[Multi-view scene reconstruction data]
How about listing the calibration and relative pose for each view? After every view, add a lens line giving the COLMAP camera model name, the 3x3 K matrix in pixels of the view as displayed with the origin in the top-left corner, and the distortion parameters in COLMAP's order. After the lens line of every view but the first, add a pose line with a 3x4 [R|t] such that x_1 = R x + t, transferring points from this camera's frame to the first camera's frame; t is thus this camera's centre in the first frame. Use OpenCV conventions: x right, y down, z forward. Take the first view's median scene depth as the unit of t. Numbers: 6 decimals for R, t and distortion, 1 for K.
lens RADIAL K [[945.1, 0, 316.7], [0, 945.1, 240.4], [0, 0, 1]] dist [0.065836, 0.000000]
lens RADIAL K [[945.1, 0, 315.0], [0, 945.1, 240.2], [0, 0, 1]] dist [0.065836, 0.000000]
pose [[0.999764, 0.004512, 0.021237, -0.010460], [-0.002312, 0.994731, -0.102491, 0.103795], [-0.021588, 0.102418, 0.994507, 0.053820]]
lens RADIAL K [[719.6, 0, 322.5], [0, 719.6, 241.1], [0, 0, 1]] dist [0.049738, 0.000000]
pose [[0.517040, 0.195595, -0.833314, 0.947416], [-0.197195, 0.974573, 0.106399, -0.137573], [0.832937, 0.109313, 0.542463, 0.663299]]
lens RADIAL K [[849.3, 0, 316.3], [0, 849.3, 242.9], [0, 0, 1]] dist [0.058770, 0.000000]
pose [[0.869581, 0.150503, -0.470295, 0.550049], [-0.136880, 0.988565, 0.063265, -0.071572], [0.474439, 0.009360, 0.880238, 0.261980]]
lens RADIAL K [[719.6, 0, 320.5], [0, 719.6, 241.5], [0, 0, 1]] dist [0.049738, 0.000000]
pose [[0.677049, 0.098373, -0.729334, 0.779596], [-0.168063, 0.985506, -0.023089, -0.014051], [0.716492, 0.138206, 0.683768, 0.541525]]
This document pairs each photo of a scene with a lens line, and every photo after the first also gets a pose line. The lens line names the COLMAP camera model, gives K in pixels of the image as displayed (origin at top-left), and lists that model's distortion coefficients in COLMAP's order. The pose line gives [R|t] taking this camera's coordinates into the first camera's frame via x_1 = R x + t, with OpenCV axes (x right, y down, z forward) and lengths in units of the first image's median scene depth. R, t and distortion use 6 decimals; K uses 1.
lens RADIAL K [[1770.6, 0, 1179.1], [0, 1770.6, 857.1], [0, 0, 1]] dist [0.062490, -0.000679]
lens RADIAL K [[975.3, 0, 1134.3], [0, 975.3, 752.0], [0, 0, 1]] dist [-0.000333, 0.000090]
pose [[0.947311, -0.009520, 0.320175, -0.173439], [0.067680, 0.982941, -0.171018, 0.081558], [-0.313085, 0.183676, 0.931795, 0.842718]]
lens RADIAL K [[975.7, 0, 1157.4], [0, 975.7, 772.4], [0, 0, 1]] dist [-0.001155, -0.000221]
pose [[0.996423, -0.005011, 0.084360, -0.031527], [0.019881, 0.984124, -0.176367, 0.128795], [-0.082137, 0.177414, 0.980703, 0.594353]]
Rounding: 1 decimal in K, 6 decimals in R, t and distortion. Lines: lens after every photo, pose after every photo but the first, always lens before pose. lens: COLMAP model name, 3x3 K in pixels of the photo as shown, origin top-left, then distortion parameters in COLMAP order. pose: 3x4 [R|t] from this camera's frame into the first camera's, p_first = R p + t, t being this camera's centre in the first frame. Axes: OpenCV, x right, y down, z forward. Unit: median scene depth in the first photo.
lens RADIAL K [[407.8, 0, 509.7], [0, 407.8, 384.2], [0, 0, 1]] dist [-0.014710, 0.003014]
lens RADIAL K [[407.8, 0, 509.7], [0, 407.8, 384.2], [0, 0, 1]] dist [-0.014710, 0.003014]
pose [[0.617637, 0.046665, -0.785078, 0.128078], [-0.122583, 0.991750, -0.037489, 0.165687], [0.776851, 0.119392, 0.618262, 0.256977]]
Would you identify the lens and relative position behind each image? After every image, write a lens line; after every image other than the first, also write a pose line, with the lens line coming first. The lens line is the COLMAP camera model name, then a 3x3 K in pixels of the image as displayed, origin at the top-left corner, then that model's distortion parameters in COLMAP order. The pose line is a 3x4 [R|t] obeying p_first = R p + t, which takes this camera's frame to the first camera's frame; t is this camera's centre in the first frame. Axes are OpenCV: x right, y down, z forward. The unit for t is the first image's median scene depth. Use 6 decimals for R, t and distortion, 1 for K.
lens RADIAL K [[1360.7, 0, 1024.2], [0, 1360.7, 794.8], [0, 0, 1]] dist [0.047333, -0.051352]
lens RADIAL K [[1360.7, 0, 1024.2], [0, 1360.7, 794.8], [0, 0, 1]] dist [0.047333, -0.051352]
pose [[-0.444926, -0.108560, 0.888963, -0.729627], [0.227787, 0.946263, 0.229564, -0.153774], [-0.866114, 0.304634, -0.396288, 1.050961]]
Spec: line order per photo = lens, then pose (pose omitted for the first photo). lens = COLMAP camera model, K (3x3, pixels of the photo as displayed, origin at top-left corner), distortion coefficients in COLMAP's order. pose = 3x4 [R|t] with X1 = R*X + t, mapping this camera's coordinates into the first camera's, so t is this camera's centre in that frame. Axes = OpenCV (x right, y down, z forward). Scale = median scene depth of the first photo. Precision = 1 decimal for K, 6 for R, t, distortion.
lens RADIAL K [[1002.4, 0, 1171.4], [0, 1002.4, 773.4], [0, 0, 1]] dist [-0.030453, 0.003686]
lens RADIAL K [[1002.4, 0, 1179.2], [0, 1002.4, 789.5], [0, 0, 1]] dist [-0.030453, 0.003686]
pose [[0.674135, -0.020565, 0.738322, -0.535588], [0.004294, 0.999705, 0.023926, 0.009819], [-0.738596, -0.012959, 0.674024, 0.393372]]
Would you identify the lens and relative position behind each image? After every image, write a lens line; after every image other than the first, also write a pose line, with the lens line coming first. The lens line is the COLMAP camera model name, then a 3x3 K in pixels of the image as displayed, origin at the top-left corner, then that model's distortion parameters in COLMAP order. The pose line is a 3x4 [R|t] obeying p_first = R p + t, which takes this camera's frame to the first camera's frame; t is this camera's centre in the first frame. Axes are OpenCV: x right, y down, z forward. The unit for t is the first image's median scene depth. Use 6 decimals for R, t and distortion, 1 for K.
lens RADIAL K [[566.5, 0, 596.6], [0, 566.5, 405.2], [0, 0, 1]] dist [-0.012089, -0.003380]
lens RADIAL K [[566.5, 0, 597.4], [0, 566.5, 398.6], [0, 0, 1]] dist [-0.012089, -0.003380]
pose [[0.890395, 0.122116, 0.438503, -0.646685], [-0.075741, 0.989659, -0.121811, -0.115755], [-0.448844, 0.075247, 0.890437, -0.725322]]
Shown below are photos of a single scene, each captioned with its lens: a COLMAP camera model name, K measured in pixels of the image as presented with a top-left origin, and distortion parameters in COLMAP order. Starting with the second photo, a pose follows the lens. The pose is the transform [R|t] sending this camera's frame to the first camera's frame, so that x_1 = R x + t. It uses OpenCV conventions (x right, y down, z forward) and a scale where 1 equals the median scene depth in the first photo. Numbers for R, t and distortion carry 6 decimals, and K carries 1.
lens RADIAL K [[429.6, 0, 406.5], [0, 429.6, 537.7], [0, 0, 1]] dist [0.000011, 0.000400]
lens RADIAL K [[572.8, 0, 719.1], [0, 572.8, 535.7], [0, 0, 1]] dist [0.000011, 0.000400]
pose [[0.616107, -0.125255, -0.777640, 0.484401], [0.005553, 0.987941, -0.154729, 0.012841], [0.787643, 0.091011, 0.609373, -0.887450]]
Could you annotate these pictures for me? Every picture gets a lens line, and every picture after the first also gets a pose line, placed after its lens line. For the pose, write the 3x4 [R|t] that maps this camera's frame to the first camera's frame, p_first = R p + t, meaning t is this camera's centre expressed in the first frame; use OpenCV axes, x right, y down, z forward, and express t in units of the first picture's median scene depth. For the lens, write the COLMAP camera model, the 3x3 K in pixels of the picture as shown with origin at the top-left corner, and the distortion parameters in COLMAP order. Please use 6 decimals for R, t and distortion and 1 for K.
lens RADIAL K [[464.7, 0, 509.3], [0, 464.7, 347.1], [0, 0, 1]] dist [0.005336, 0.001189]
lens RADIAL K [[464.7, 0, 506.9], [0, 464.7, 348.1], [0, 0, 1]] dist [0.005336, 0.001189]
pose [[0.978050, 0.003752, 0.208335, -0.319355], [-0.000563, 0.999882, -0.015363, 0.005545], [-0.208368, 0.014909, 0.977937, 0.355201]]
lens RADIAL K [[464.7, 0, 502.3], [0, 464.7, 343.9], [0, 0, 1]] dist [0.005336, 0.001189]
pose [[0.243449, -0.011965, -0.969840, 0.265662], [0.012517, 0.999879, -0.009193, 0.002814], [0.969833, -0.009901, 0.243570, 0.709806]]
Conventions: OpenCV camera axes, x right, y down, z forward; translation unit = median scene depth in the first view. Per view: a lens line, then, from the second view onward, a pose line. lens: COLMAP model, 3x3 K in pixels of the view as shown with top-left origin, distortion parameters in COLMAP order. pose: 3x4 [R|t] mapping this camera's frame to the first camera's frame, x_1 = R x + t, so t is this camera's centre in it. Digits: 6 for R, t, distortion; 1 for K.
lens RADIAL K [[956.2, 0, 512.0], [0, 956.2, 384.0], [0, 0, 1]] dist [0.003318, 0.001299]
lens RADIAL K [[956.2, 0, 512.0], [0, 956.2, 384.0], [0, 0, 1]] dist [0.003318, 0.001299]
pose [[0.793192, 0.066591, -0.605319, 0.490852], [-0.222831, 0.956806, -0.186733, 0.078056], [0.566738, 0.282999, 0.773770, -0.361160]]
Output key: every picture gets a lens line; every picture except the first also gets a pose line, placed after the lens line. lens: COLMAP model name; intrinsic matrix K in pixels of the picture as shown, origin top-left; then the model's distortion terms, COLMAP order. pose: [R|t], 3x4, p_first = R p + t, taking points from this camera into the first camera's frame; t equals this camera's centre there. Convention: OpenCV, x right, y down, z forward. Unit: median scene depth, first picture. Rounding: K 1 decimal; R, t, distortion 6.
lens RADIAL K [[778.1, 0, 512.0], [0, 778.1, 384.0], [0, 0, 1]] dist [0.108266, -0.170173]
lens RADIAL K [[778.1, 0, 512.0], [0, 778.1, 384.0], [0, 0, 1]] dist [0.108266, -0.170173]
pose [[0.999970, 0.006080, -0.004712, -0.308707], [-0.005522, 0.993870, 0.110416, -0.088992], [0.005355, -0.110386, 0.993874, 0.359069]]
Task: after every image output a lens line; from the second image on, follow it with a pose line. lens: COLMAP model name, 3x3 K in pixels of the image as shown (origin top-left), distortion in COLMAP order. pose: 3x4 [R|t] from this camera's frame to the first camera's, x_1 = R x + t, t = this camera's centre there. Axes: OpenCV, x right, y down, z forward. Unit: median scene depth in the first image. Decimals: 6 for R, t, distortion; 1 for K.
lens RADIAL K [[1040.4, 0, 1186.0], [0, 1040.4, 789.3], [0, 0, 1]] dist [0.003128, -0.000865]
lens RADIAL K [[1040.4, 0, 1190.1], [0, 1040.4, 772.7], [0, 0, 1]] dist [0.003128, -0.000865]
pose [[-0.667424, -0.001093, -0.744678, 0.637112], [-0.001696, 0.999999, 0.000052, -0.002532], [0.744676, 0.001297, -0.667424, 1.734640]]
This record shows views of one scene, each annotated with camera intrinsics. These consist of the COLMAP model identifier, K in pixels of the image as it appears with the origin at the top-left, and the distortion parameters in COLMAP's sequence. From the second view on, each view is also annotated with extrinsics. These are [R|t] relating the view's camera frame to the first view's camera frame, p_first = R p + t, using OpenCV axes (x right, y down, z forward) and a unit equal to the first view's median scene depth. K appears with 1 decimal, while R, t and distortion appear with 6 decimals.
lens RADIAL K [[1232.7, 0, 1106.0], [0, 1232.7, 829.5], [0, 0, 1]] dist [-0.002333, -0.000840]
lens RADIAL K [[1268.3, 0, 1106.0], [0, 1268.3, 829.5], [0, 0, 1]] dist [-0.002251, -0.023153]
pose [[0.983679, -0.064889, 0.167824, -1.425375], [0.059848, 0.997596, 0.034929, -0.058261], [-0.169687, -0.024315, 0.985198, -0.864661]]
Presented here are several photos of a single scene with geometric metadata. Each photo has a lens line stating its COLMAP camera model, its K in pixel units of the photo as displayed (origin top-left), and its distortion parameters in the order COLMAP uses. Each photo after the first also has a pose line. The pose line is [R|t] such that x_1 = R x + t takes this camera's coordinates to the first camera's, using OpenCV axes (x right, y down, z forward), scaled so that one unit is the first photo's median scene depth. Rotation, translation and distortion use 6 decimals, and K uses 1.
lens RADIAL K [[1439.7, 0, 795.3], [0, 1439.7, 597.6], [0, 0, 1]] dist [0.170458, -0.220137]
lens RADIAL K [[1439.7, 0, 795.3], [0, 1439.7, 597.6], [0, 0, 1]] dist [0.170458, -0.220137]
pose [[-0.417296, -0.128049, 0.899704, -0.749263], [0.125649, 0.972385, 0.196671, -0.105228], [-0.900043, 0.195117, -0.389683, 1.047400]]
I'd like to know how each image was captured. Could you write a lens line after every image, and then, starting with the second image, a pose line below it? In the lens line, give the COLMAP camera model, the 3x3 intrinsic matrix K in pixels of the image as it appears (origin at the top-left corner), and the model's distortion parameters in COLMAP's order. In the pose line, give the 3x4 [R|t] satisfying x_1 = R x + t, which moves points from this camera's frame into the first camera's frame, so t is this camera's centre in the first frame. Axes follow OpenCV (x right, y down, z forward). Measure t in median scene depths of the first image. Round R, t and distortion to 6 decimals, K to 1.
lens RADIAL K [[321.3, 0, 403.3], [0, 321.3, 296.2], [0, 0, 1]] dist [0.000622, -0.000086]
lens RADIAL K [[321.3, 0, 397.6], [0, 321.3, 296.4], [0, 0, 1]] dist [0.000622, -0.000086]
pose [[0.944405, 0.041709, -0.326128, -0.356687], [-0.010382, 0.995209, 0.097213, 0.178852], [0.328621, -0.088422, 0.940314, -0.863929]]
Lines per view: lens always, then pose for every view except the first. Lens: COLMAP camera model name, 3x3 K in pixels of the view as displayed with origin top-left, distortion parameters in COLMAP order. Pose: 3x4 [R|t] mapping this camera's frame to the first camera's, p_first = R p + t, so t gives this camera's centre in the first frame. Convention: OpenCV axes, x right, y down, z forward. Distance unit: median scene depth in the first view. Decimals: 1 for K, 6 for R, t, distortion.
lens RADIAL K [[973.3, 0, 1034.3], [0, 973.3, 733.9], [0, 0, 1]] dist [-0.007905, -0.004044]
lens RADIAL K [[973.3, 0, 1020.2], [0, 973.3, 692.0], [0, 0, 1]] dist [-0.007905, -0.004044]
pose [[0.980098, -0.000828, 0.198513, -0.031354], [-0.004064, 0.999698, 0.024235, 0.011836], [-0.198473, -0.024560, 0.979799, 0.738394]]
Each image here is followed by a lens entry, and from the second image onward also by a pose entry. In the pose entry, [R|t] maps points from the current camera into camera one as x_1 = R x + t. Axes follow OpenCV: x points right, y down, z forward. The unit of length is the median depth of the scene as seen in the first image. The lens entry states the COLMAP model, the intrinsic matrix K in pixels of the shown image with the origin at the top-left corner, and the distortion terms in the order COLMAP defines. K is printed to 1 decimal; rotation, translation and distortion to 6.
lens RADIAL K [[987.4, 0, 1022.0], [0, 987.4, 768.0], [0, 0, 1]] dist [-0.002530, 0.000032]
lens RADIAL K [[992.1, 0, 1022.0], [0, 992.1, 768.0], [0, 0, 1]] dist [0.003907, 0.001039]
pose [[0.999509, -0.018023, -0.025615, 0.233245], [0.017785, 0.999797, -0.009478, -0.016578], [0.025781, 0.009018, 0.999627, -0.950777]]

PROBLEM REQUIREMENTS: Return, without any change, only the lines from the one containing "Lines per view: lens" through the last line of the entries above.

ANSWER TO THIS PROBLEM:
Lines per view: lens always, then pose for every view except the first. Lens: COLMAP camera model name, 3x3 K in pixels of the view as displayed with origin top-left, distortion parameters in COLMAP order. Pose: 3x4 [R|t] mapping this camera's frame to the first camera's, p_first = R p + t, so t gives this camera's centre in the first frame. Convention: OpenCV axes, x right, y down, z forward. Distance unit: median scene depth in the first view. Decimals: 1 for K, 6 for R, t, distortion.
lens RADIAL K [[973.3, 0, 1034.3], [0, 973.3, 733.9], [0, 0, 1]] dist [-0.007905, -0.004044]
lens RADIAL K [[973.3, 0, 1020.2], [0, 973.3, 692.0], [0, 0, 1]] dist [-0.007905, -0.004044]
pose [[0.980098, -0.000828, 0.198513, -0.031354], [-0.004064, 0.999698, 0.024235, 0.011836], [-0.198473, -0.024560, 0.979799, 0.738394]]
Each image here is followed by a lens entry, and from the second image onward also by a pose entry. In the pose entry, [R|t] maps points from the current camera into camera one as x_1 = R x + t. Axes follow OpenCV: x points right, y down, z forward. The unit of length is the median depth of the scene as seen in the first image. The lens entry states the COLMAP model, the intrinsic matrix K in pixels of the shown image with the origin at the top-left corner, and the distortion terms in the order COLMAP defines. K is printed to 1 decimal; rotation, translation and distortion to 6.
lens RADIAL K [[987.4, 0, 1022.0], [0, 987.4, 768.0], [0, 0, 1]] dist [-0.002530, 0.000032]
lens RADIAL K [[992.1, 0, 1022.0], [0, 992.1, 768.0], [0, 0, 1]] dist [0.003907, 0.001039]
pose [[0.999509, -0.018023, -0.025615, 0.233245], [0.017785, 0.999797, -0.009478, -0.016578], [0.025781, 0.009018, 0.999627, -0.950777]]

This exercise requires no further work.